Des arguments chocs pas forcément chic

Contre l'alignement de l'imposition des revenus du capital sur ceux du travail. C’est la principale revendication de ce mouvement. Jean-David Chamboredon est le premier à développer l’argumentaire : cette disposition du PLF 2013 reviendrait à faire passer la taxation du capital-risque dans les PME innovantes de 37,5 %... à 60 %. De quoi freiner, selon lui, l’envie d’éventuels investisseurs de soutenir les start-up made in France. Cette taxation reviendrait à “nationaliser toutes les entreprises de France !”, s’emporte, de son côté, sur le site de 20 minutes, Olivier Duha, président de CroissancePlus.

Un argument que Fleur Pellerin, ministre de l’Économie numérique, a tenté de contrecarrer, ce jeudi, dans Libération. Elle y rappelle que cet alignement, bien réel, n’affectera pas le capital qui sera réinvesti dans une PME et que le gouvernement vise essentiellement ceux qui empochent de l’argent sans le réinvestir après la revente d’une start-up. Cet alignement reviendrait donc “à taxer la rente et non pas la prise de risques”, affirme la ministre.

Pourquoi s’en prendre à un secteur créateur d’emplois ? C’est le sens d’une autre tribune, cette fois-ci publiée dans Le Point du 2 octobre par Marie Ekeland, cofondatrice de France Digitale, une association des start-up et capital-risqueurs de l'innovation numérique. Elle y souligne que le secteur de l’innovation numérique a connu, en 2011, “une croissance de 33 %, avec une croissance de 24 % des effectifs” dont essentiellement des jeunes... Le nerf de la guerre contre le chômage du gouvernement Ayrault.

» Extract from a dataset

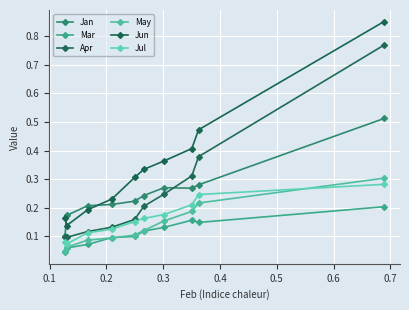

How many lines are shown in the chart?

6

À celà, une contre-tribune parue dans Libération, ce jeudi, de “patrons de PME” répond que c’est “confondre le rôle social du chef d’entreprise et celui de l’investisseur”. Pour eux, aucun argument objectif ne vient conforter l’idée qu’une taxation du capital pourrait donner un coup d’arrêt aux embauches dans le secteur de l’économie numérique.